Implementing symmetry boundary condition for the diffusion equation

[Atr cheema]

The following lines of codes implements 1D diffusion equation on 10 m long rod with fixed temperature at right boundary and right boundary temperature varying with time.

    xsize   =   10;               % Model size, m
xnum    =   10;                 % Number of nodes
xstp    =   xsize/(xnum-1);     % Grid step
tnum    =   504;                 % number of timesteps
kappa   =   833.33;            %     k/rhocp;            % Thermal diffusivity, m^2/s
dt     =   300;                      % Timestep
x       =   0:xstp:xsize;         %Creating vector for nodal point positions
tlbc = sin(linspace(0.1,2.9,tnum));      % left boundary condition
%Define initial temperature profile
tback   =   0;               % background temperature, K

for i=1:1:xnum
    % Background profile   
    t0imp(i)    =   tback;      % profile for implicit solving
    end
end
% Time cycle
timesum=0; % Elapsed time
for t=1:1:tnum

    % Matrix of coefficients initialization for implicit solving
    L       =       sparse(xnum,xnum);
    % Vector of right part initialization for implicit solving
    R       =       zeros(xnum,1);

    % Implicit solving of 1D temperature equation: dT/dt=kappa*d2T/dx2
    % Composing matrix of coefficients L()
    % and vector (column) of right parts R()
    % First point: T=tback
    L(1,1)  =       1;
    R(1,1)  =       tlbc(t);
    % Intermediate points
    for i=2:1:xnum-1
        % dT/dt=kappa*d2T/dx2
        % Tnew(i)/dt-kappa*(Tnew(i-1)-2*Tnew(i)+Tnew(i+1))/dx^2=Told(i)/dt
        %%% Eq 10.6
        L(i,i-1)    =   -kappa/xstp^2;
        L(i,i)      =   1/dt+2*kappa/xstp^2;
        L(i,i+1)    =   -kappa/xstp^2;
        R(i,1)      =   t0imp(i)/dt;
    end
    % Last point:T=tback
    L(xnum,xnum)    =   1;

    R(xnum,1)       =  tback;
    % Obtaining solution for implicit temperature profile
    t1imp           =   L\R;

end

My question is how can I implement a symmetry boundary condition. I mean the temperature calculated for 9th node is assigned to 10th node? Also I want to know how can I implement infinite boundary condition?

 

[NFuller]

I mean the temperature calculated for 9th node is assigned to 10th node?

Node10=Node9 ...?
I don't understand why you would want to do this though. Can you explain how this relates to the diffusion problem stated?

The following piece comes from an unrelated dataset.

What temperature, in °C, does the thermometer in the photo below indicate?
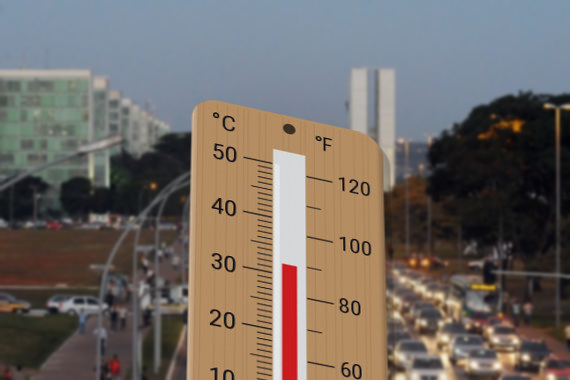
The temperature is 32 °C
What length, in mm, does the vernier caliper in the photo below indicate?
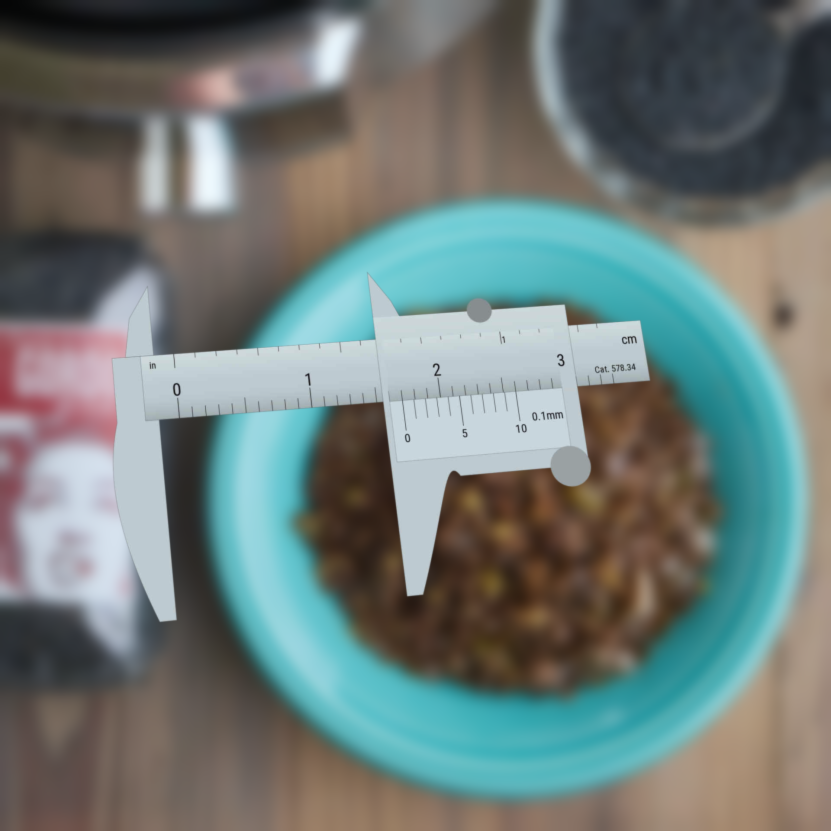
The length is 17.0 mm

Also I want to know how can I implement infinite boundary condition?

For numerical solvers, you can't do this in general. I'm also not aware of any physical problem which would require an infinite boundary condition. If you want an infinite boundary for whatever reason, the best you can do numerically is assign a very large value at the needed boundary.

 

[Atr cheema]

Node10=Node9 ...?
I don't understand why you would want to do this though. Can you explain how this relates to the diffusion problem stated?

I want to implement a boundary condition where presence of boundary has no impact . I am using diffusion equation to model fluid flow in porous medium and want to correlate the numerical model with an analytical model where flux at right boundary is zero i.e. $\frac{\partial u}{\partial x} = 0$ . Consider u as fluid head instead of temperature. I think in this case, having zero flux at right boundary means that right boundary is having no impact on fluid head/heat flow in x direction.

 

[NFuller]

I think in this case, having zero flux at right boundary means that right boundary is having no impact on fluid head/heat flow in x direction.

Zero flux is equivalent to one end having an impermeable barrier, and would definitely have an impact on the solution. If your goal is to model the absence of a boundary or a boundary at infinity, then your boundary condition can be taken as the diffusion equation at the end point,
$$\frac{\partial u}{\partial t}=D\frac{\partial^{2}u}{\partial x^{2}}\bigg |_{x=10}$$
Depending on how your algorithm works, this can be done with a one-sided finite difference at the boundary.

 

[Atr cheema]

Depending on how your algorithm works, this can be done with a one-sided finite difference at the boundary.

Could you please explain this that in the given case, how can this infinity boundary condition be implemented here?